From Deseret News archives:
Officials plan to group FLDS kids in homes
"To make this transition as smooth as possible, we're going to try to keep these children in groups," Shari Pulliam of the Texas Department of Family Services said Saturday. "We're going to keep the teenage girls and their children together, the siblings together as much as possible."
Child welfare workers said they would also make an effort to be culturally sensitive to the 416 children who come from a fundamentalist background and will end up in foster homes here in the Bible Belt.
"That's why we're going to place in groups, where they'll worship as they're used to," Pulliam said. "We're working to not put them in places that will expose them to mainstream culture too quickly. We're treading lightly and with caution in our placements."
It still won't be home, said attorneys appointed to represent the children in what is turning into the nation's biggest-ever custody battle.
As some attorneys met with their clients being housed in the San Angelo Coliseum on Saturday, other guardians ad litem toured the sprawling YFZ Ranch as the sun baked down on the west Texas prairie.
"We're just having time with our attorneys," an FLDS man told reporters gathered outside the ranch gates. "The attorneys are requesting some private time with their clients."

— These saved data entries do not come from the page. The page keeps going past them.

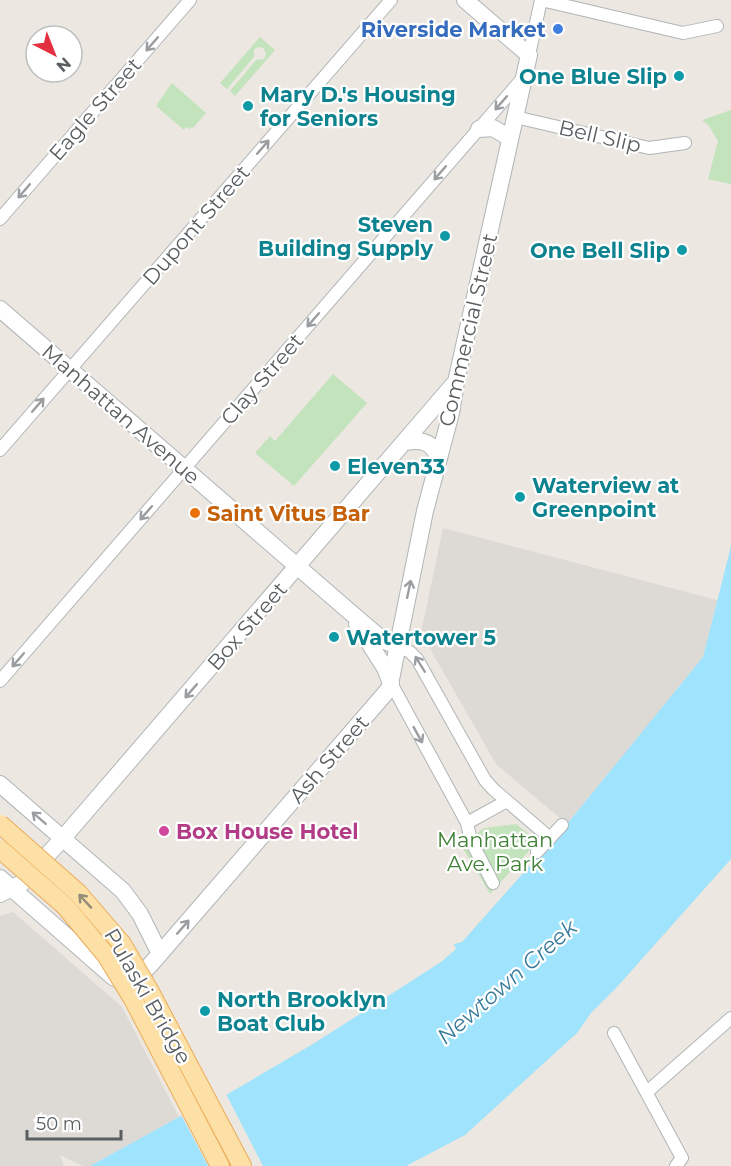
<svg xmlns="http://www.w3.org/2000/svg" width="731" height="1166" viewBox="0 0 731 1166" font-family="Montserrat,sans-serif">
<style>
.industrial{fill:#ddd9d5}
.green{fill:#c3e3bd}
.water{fill:#a0e3fc}
.pier{fill:#ece7e0}
.lines{fill:none;stroke-linecap:round;stroke-linejoin:round}
.street-casing{stroke:#b1b5b8;stroke-width:14}
.secondary-casing{stroke:#b0b5b8;stroke-width:18}
.primary-casing{stroke:#ecab59;stroke-width:20}
.street{stroke:#fff;stroke-width:12}
.secondary{stroke:#fff;stroke-width:16}
.primary{stroke:#fce0a5;stroke-width:18}
.primary-bridge-casing{stroke:#ecab59;stroke-width:20;stroke-linecap:butt}
.primary-bridge{stroke:#fce0a5;stroke-width:18}
.oneway{stroke:#9b9ea0}
.oneway2{stroke:#928c79}
.shop-dot{fill:#3f7fe0;stroke:#fff;stroke-width:2}
.culture-dot{fill:#0f9aa8;stroke:#fff;stroke-width:2}
.food-dot{fill:#e8710a;stroke:#fff;stroke-width:2}
.hotel-dot{fill:#d1479c;stroke:#fff;stroke-width:2}
.labels{text-anchor:middle;dominant-baseline:central;stroke-width:4.5;stroke-linejoin:round;paint-order:stroke}
.shop-label{font-size:21px;font-weight:bold;fill:#366cbe;stroke:#fff;text-anchor:end}
.culture-label{font-size:21px;font-weight:bold;fill:#0d838f;stroke:#fff;text-anchor:start}
.street-label{font-size:21px;fill:#595e61;stroke:#fff}
.food-label{font-size:21px;font-weight:bold;fill:#c56008;stroke:#fff;text-anchor:start}
.hotel-label{font-size:21px;font-weight:bold;fill:#b23c85;stroke:#fff;text-anchor:start}
.park-label{font-size:21px;fill:#408237;stroke:#fff}
.water-label{font-size:22px;font-style:italic;fill:#3a7a9b;stroke:#fff}
</style>
<rect width="100%" height="100%" fill="#ece7e0"/>
<path class="industrial" d="M443 528 717 600 703 657 567 824 496 764 421 633Z
M13 912 122 1007 179 1117 90 1166H83L60 1155 64 1166H0V916Z"/>
<path class="green" d="M260 37 275 50 235 96 230 91 256 60 264 59 266 54 263 48 259 47 254 49V57L227 89 220 83Z
M172 83 206 113 193 128 192 127 189 129 186 127 184 130 156 106Z
M731 110V184L708 179 718 141 709 126 702 120Z
M333 374 367 403 294 486 255 453 270 436 275 441Z
M516 824 538 841 490 894 461 845 484 828Z"/>
<path class="water" d="M731 546V859L617 987 591 1013 577 1033 465 1135 406 1166H90L179 1117 226 1095 313 1044 441 962 456 949 454 944 462 942 567 824 703 657Z"/>
<path class="pier" d="M225 1092 263 1166H208L180 1113Z"/>
<g class="lines">
<g class="street-casing">
<path id="street" d="M541 0 683 33 717 26
M529 55 541 0
M515 117 649 148 685 143
M0 219 190 0
M0 450 391 0
M398 646 410 652 417 659 485 780 493 789 550 838
M0 681 522 79
M391 683 467 823 507 801
M467 823 471 841 493 883
M537 852 562 825
M614 1033 682 1158 676 1166
M647 1092 731 1018"/>
</g>
<g class="secondary-casing">
<path id="secondary" d="M479 129 493 128 510 138
M0 309 350 612 384 641 398 646
M406 442C422 439 433 442 438 458
M357 624 385 668 391 683
M0 784 123 891 140 914 160 954
M0 878 113 977 125 983C136 980 144 972 151 964L389 689 425 511 451 413 456 382 529 55 465 0
M0 894 22 883 63 838 453 385"/>
</g>
<g class="primary-casing">
<path id="primary" d="M223 1130 242 1166
M206 1139 220 1166"/>
</g>
<use href="#street" class="street"/>
<use href="#secondary" class="secondary"/>
<use href="#primary" class="primary"/>
<g class="primary-bridge-casing">
<path id="primary-bridge" d="M0 824 78 893 122 944 149 990 223 1130
M0 849 65 906 106 955 133 999 206 1139"/>
</g>
<use href="#primary-bridge" class="primary-bridge"/>
</g>
<defs><path id="oneway-shaft" d="M-6 0H5M1.5-3L5.5 0L1.5 3" fill="none" stroke-width="1.6" stroke-linecap="round" stroke-linejoin="round" transform="scale(1.5)"/></defs>
<g class="oneway">
<use href="#oneway-shaft" transform="translate(152 44) rotate(131)"/>
<use href="#oneway-shaft" transform="translate(501 103) rotate(131)"/>
<use href="#oneway-shaft" transform="translate(263 147) rotate(-49)"/>
<use href="#oneway-shaft" transform="translate(440 173) rotate(131)"/>
<use href="#oneway-shaft" transform="translate(24 191) rotate(131)"/>
<use href="#oneway-shaft" transform="translate(313 320) rotate(131)"/>
<use href="#oneway-shaft" transform="translate(38 405) rotate(-49)"/>
<use href="#oneway-shaft" transform="translate(146 513) rotate(131)"/>
<use href="#oneway-shaft" transform="translate(409 589) rotate(-78)"/>
<use href="#oneway-shaft" transform="translate(18 660) rotate(131)"/>
<use href="#oneway-shaft" transform="translate(420 664) rotate(-122)"/>
<use href="#oneway-shaft" transform="translate(191 691) rotate(131)"/>
<use href="#oneway-shaft" transform="translate(418 735) rotate(61)"/>
<use href="#oneway-shaft" transform="translate(39 818) rotate(-139)"/>
<use href="#oneway-shaft" transform="translate(183 927) rotate(-49)"/>
</g>
<use class="oneway2" href="#oneway-shaft" transform="translate(85 901) rotate(-133)"/>
<circle class="shop-dot" cx="558" cy="29" r="6"/>
<g class="culture-dot">
<circle cx="679" cy="76" r="6"/>
<circle cx="248" cy="106" r="6"/>
<circle cx="445" cy="236" r="6"/>
<circle cx="682" cy="250" r="6"/>
<circle cx="335" cy="466" r="6"/>
<circle cx="520" cy="497" r="6"/>
<circle cx="334" cy="637" r="6"/>
<circle cx="205" cy="1011" r="6"/>
</g>
<circle class="food-dot" cx="195" cy="513" r="6"/>
<circle class="hotel-dot" cx="164" cy="831" r="6"/>
<g class="labels">
<g class="shop-label">
<text x="546" y="29">Riverside Market</text>
</g>
<g class="culture-label">
<text x="667" y="76" text-anchor="end">One Blue Slip</text>
<text x="260" y="94">Mary D.'s Housing<tspan x="260" dy="24">for Seniors</tspan></text>
<text x="433" y="224" text-anchor="end">Steven<tspan x="433" dy="24">Building Supply</tspan></text>
<text x="670" y="250" text-anchor="end">One Bell Slip</text>
<text x="347" y="466">Eleven33</text>
<text x="532" y="485">Waterview at<tspan x="532" dy="24">Greenpoint</tspan></text>
<text x="346" y="637">Watertower 5</text>
<text x="217" y="999">North Brooklyn<tspan x="217" dy="24">Boat Club</tspan></text>
</g>
<g class="street-label">
<text transform="translate(95 109) rotate(-49)">Eagle Street</text>
<text transform="translate(600 136) rotate(13)">Bell Slip</text>
<text transform="translate(196 225) rotate(-49)">Dupont Street</text>
<text transform="translate(468 330) rotate(-77)">Commercial Street</text>
<text transform="translate(262 379) rotate(-49)">Clay Street</text>
<text transform="translate(121 414) rotate(41)">Manhattan Avenue</text>
<text transform="translate(247 626) rotate(-49)">Box Street</text>
<text transform="translate(329 759) rotate(-49)">Ash Street</text>
<text transform="translate(148 996) rotate(60)">Pulaski Bridge</text>
</g>
<g class="food-label">
<text x="207" y="513">Saint Vitus Bar</text>
</g>
<g class="hotel-label">
<text x="176" y="831">Box House Hotel</text>
</g>
<g class="park-label">
<text x="495" y="839">Manhattan<tspan x="495" dy="24">Ave. Park</tspan></text>
</g>
<g class="water-label">
<text transform="translate(507 982) rotate(-41)">Newtown Creek</text>
</g>
</g>
<g transform="translate(54 54) rotate(138)"><circle r="28" fill="#ffffff" stroke="#bdbfc0" stroke-width="1.5"/>
<path d="M0-4.5L10 22L0 15L-10 22Z" fill="#e32f3f"/>
<text y="-9" font-size="16" font-weight="bold" text-anchor="middle" fill="#595e61">N</text>
</g>
<path d="M27 1130v9h94v-9" fill="none" stroke="#595e61" stroke-width="3"/>
<text x="36" y="1130" font-size="18" fill="#595e61" stroke="#ffffff" stroke-width="4.5" paint-order="stroke">50 m</text>
</svg>
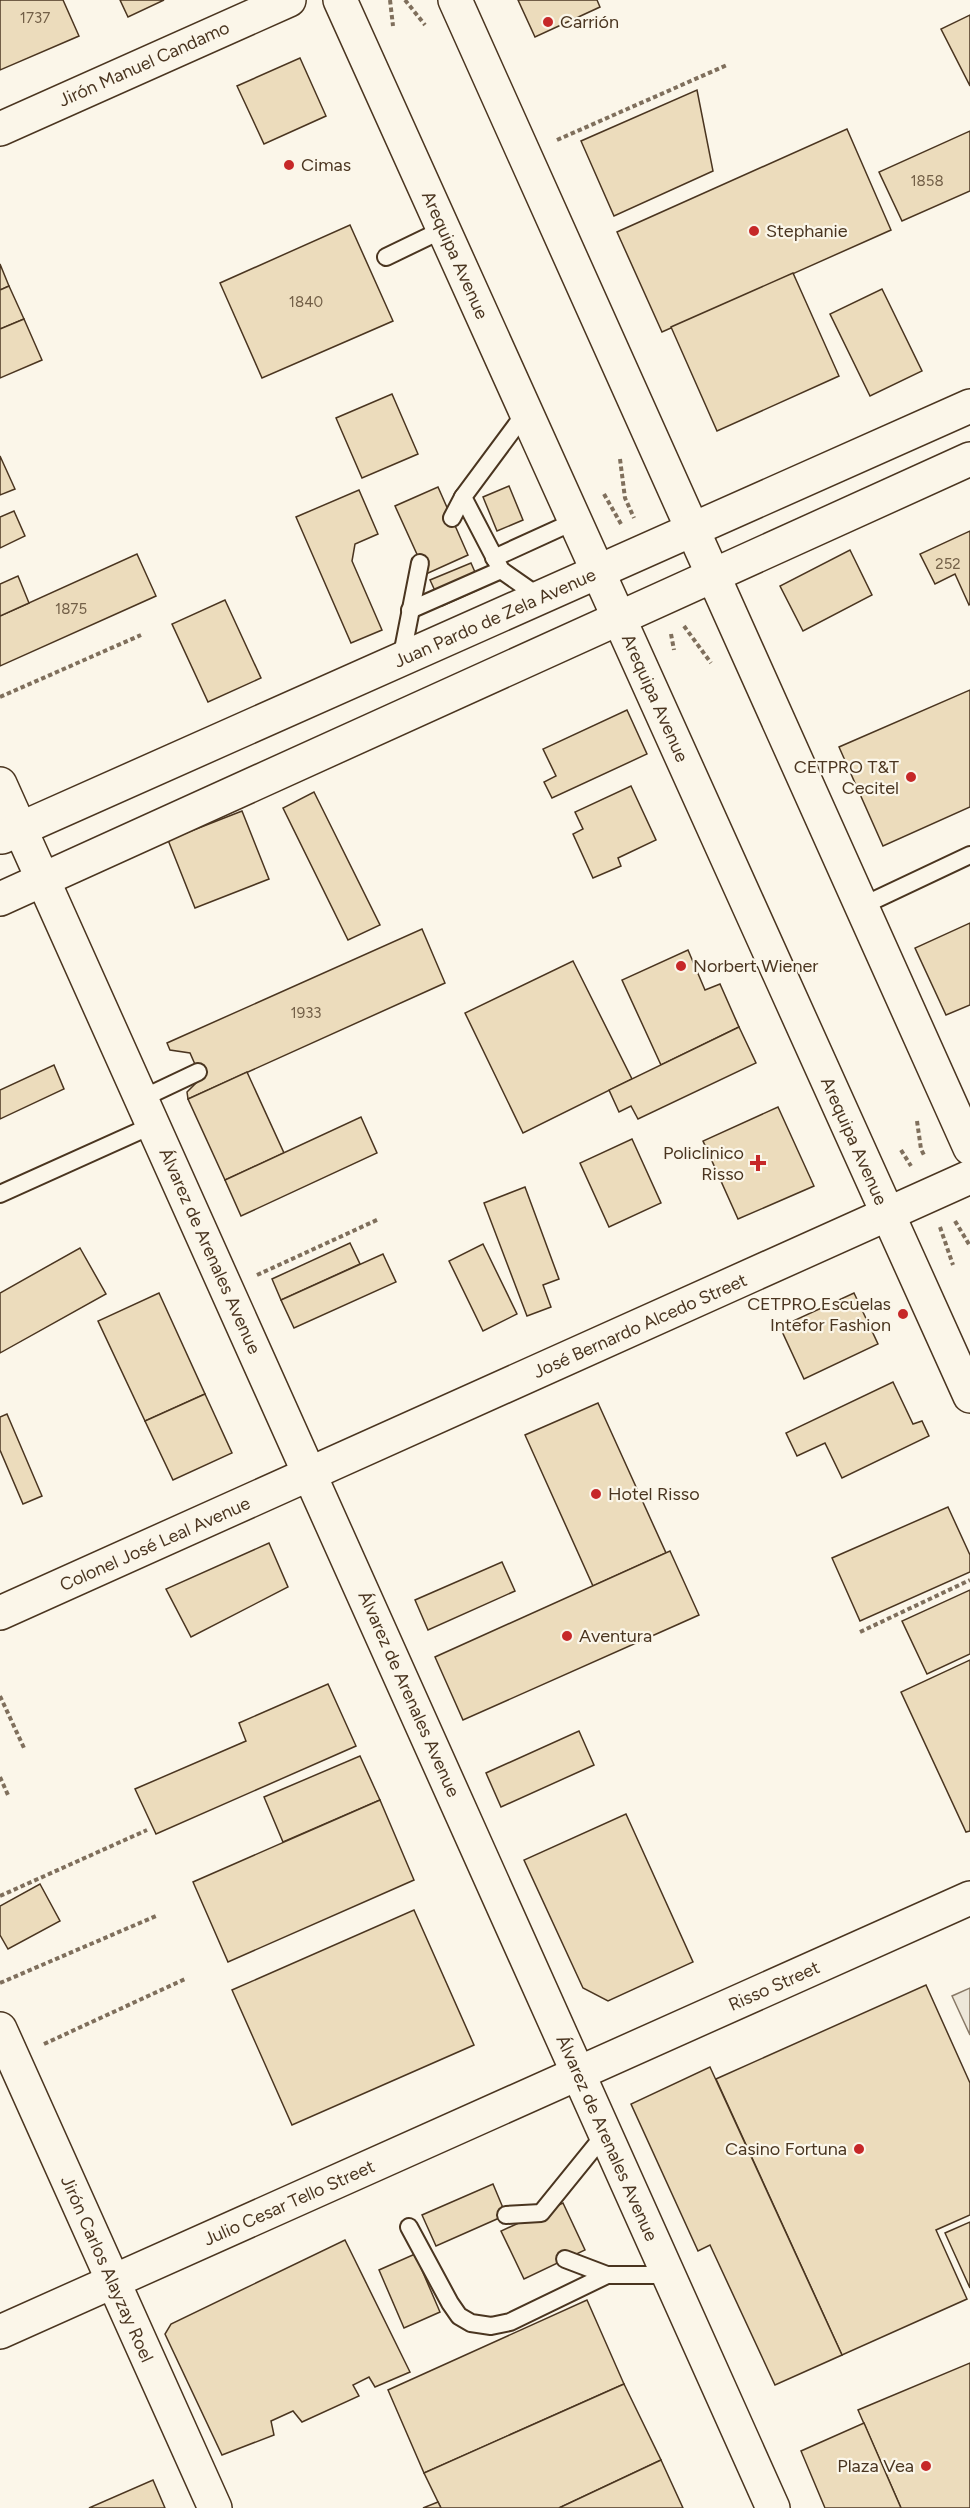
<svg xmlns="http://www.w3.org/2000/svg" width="970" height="2508" font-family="Figtree,sans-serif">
<rect width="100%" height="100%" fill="#fbf6e9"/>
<path fill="#ede7d9" stroke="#887966" stroke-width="1.5" d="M970 1988V2035L952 1996Z"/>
<g fill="#ecdcbc" stroke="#4a3520" stroke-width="1.5">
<path d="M0 0H63L79 36 0 70Z"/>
<path d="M120 0H164L128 17Z"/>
<path d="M518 0H597L600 7 535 37Z"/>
<path d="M970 15V86L941 29Z"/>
<path d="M300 58 326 116 264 144 237 86Z"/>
<path d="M697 90 713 171 614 216 581 141Z"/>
<path d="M847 129 891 230 662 332 617 232Z"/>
<path d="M970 131V191L902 221 879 172Z"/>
<path d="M350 225 393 321 262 378 220 283Z"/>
<path d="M0 264 9 286 0 290Z"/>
<path d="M793 273 839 376 717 431 671 327Z"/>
<path d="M9 286 24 319 0 329V290Z"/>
<path d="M882 289 922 371 870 396 830 314Z"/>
<path d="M24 319 42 360 0 378V329Z"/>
<path d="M392 394 418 454 362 478 336 418Z"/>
<path d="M0 456 15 489 0 495Z"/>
<path d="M509 486 523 520 497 531 483 497Z"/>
<path d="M438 487 468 555 426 574 395 506Z"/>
<path d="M359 490 378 534 355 544 352 561 382 630 351 643 296 517Z"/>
<path d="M14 511 25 536 0 548V517Z"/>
<path d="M970 531V604L969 605 955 574 935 584 920 554Z"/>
<path d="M850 550 872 595 803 631 780 586Z"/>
<path d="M137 554 156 596 0 666V616Z"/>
<path d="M471 563 482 588 442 606 430 580Z"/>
<path d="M18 576 29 603 0 616V584Z"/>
<path d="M225 600 261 678 208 702 172 624Z"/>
<path d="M970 690V807L883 846 839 747Z"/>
<path d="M627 710 647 754 552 798 544 782 556 776 543 749Z"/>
<path d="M631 786 656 840 618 858 621 866 593 878 573 834 583 829 575 812Z"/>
<path d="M314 792 380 925 348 940 283 808Z"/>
<path d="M242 811 269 879 195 908 168 840Z"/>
<path d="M970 923V1005L946 1015 915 948Z"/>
<path d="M422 929 445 983 188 1099 187 1092 201 1078 190 1053 170 1050 167 1043Z"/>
<path d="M688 950 705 990 720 984 739 1027 661 1065 622 980Z"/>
<path d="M573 961 632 1079 523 1133 465 1013Z"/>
<path d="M739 1027 756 1063 638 1119 631 1106 619 1112 609 1090Z"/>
<path d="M54 1065 64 1089 0 1119V1090Z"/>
<path d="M247 1072 284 1153 225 1180 188 1099Z"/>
<path d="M778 1107 814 1186 738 1219 703 1141Z"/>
<path d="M361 1117 377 1153 241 1216 225 1180Z"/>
<path d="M632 1139 661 1203 609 1227 580 1163Z"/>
<path d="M525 1187 559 1279 543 1285 551 1307 527 1316 484 1203Z"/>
<path d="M350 1243 360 1264 281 1300 272 1279Z"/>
<path d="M483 1244 517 1314 483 1331 449 1261Z"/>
<path d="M80 1248 106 1294 0 1353V1293Z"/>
<path d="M383 1254 396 1282 294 1328 281 1300Z"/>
<path d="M159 1293 205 1394 145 1421 98 1321Z"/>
<path d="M854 1293 878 1344 804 1379 780 1327Z"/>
<path d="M893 1382 913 1424 922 1421 929 1436 842 1478 825 1443 797 1456 786 1433Z"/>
<path d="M205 1394 232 1453 173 1480 145 1421Z"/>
<path d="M598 1403 666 1553 593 1586 525 1435Z"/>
<path d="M7 1414 42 1496 23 1504 0 1450V1417Z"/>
<path d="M948 1507 970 1555V1572L860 1621 832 1558Z"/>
<path d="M269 1543 288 1587 191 1637 166 1589Z"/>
<path d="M670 1551 699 1615 463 1720 435 1657Z"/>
<path d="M502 1562 515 1591 428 1630 415 1600Z"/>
<path d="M970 1590V1654L927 1674 902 1621Z"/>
<path d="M970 1660V1831L966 1832 901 1692Z"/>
<path d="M328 1684 356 1746 156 1834 135 1789 246 1741 239 1723Z"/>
<path d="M579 1731 594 1765 501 1807 486 1773Z"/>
<path d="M360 1756 380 1800 283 1842 264 1797Z"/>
<path d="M380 1800 414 1880 228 1962 193 1882Z"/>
<path d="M626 1814 693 1962 608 2001 583 1988 524 1860Z"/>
<path d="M40 1884 60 1921 8 1949 0 1935V1906Z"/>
<path d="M414 1910 474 2045 292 2125 232 1990Z"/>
<path d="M926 1985 970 2083V2215L936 2230 967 2299 842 2355 716 2079Z"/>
<path d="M710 2067 842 2355 775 2385 710 2245 698 2251 631 2104Z"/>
<path d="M493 2184 506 2215 436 2246 422 2215Z"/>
<path d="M563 2203 585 2250 524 2279 501 2231Z"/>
<path d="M970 2222V2288L945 2233Z"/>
<path d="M345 2240 410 2372 375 2387 369 2377 353 2385 359 2396 302 2422 293 2411 271 2421 274 2435 222 2455 165 2334 171 2324Z"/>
<path d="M415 2254 440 2312 404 2328 379 2270Z"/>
<path d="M587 2300 624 2384 424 2473 388 2390Z"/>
<path d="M970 2363V2508H901L858 2410Z"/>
<path d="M624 2384 661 2460 559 2508H441L424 2473Z"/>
<path d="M864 2423 901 2508H825L801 2451Z"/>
<path d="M661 2460 683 2508H559Z"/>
<path d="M153 2480 165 2508H89Z"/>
<path d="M438 2502 441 2508H423Z"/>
</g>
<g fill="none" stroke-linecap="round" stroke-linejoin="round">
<g stroke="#4a3520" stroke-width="20">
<g id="lane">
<path d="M386 257 444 229"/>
<path d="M526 412 463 497 501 570 541 598"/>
<path d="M452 518 463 497"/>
<path d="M494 558 575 521"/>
<path d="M410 610 501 570"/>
<path d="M401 660 420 563"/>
<path d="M862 906 970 855"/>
<path d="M141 1099 198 1072"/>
<path d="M0 1194 153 1125"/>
<path d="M506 2215 541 2213 605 2134"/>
<path d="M409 2227 450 2303 459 2316 471 2323 491 2326 510 2322 607 2275"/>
<path d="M565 2259 607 2275H669"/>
</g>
</g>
<g stroke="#4a3520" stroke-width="36">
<g id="street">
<path d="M0 1613 970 1177"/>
<path d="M0 2029 215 2508"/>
<path d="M0 2332 970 1898"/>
</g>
</g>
<g stroke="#4a3520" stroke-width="36">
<g id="secondary">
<path d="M340 0 970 1396"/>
<path d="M455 0 970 1148"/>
<path d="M0 129 289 0"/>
<path d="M0 784 773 2508"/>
<path d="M2 837 970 406"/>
<path d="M0 899 970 459"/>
</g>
</g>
<g stroke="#7f6f5c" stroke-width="4" stroke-dasharray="4.5 3" stroke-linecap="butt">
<path d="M390 0 393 26"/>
<path d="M405 0 425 25"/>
<path d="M557 140 727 65"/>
<path d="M620 459 625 498 634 518"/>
<path d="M604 494 621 524"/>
<path d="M684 626 711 663"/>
<path d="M671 634 674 650"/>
<path d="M0 697 141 635"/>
<path d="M917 1121 921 1149 925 1157"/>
<path d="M901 1150 911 1166"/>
<path d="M955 1221 970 1246"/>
<path d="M940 1227 953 1265"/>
<path d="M257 1275 379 1219"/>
<path d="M860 1632 970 1580"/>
<path d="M0 1696 24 1748"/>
<path d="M0 1777 8 1795"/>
<path d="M0 1896 147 1830"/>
<path d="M0 1983 156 1916"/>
<path d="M44 2044 185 1979"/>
</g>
<use href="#lane" stroke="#fbf6e9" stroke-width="16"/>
<use href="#street" stroke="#fbf6e9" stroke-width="33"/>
<use href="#secondary" stroke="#fbf6e9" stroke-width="33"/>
</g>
<g fill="#c62828" stroke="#fbf6e9" stroke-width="2">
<circle cx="548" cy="22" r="6"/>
<circle cx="289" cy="165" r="6"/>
<circle cx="754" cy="231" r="6"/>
<circle cx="911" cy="777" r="6"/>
<circle cx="681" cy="966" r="6"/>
<path d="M755 1154h6v6h6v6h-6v6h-6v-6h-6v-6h6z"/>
<circle cx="903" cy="1314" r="6"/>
<circle cx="596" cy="1494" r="6"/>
<circle cx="567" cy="1636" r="6"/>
<circle cx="859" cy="2149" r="6"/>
<circle cx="926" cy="2466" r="6"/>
</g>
<g text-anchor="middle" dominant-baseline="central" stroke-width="4.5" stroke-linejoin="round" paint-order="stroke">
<g font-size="15" fill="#725f47">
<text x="35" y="18">1737</text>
<text x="927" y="181">1858</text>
<text x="306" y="302">1840</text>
<text x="948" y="564">252</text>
<text x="71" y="609">1875</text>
<text x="306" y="1013">1933</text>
</g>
<g font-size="18" fill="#4a3520" stroke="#fbf6e9" text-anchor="start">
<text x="560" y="22">Carrión</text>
<text x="301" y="165">Cimas</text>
<text x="766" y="231">Stephanie</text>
<text x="899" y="767" text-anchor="end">CETPRO T&amp;T<tspan x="899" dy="21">Cecitel</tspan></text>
<text x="693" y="966">Norbert Wiener</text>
<text x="744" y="1153" text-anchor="end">Policlinico<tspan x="744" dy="21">Risso</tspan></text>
<text x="891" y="1304" text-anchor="end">CETPRO Escuelas<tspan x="891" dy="21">Intefor Fashion</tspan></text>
<text x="608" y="1494">Hotel Risso</text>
<text x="579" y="1636">Aventura</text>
<text x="847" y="2149" text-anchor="end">Casino Fortuna</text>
<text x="914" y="2466" text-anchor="end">Plaza Vea</text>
</g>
<g font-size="18" fill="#4a3520" stroke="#fbf6e9">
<text transform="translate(144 64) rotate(-24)">Jirón Manuel Candamo</text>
<text transform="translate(455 255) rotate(66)">Arequipa Avenue</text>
<text transform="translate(495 618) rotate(-24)">Juan Pardo de Zela Avenue</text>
<text transform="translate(655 698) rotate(66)">Arequipa Avenue</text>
<text transform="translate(854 1141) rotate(66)">Arequipa Avenue</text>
<text transform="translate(210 1251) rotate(66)">Álvarez de Arenales Avenue</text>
<text transform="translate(640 1326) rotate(-24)">José Bernardo Alcedo Street</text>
<text transform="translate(155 1544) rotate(-24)">Colonel José Leal Avenue</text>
<text transform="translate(409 1694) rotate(66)">Álvarez de Arenales Avenue</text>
<text transform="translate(774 1986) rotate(-24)">Risso Street</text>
<text transform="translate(607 2138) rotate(66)">Álvarez de Arenales Avenue</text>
<text transform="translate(289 2203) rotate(-24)">Julio Cesar Tello Street</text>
<text transform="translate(107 2269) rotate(66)">Jirón Carlos Alayzay Roel</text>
</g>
</g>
</svg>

Susan Hays, a Dallas attorney acting as a guardian ad litem for a little girl taken from the YFZ Ranch, left the ranch impressed.
"These people can build houses. It's an amazing facility, amazing construction," she said Saturday. "These aren't poor kids living in trailers. They're huge buildings, very clean and, frankly, they're a lot better conditions than the children are living in right now inside the coliseum."
Some of the children taken from the YFZ Ranch are being housed in nearby San Angelo, where they are sleeping on cots in what some of the FLDS have said are very cramped conditions. Attorneys have complained that they have had to conduct interviews with their clients in horse barns.
Patricia Deveau, a San Antonio attorney representing a 9-year-old boy, said the YFZ Ranch was a beautiful, self-sustaining community.
"I wanted to meet my child's father and see where he's been living so I can complete my own investigation," she said. "I was impressed with how self-sustaining this community is. I had no idea. It was an education for me."
Hays said it was sad to walk through a huge home that was completely empty.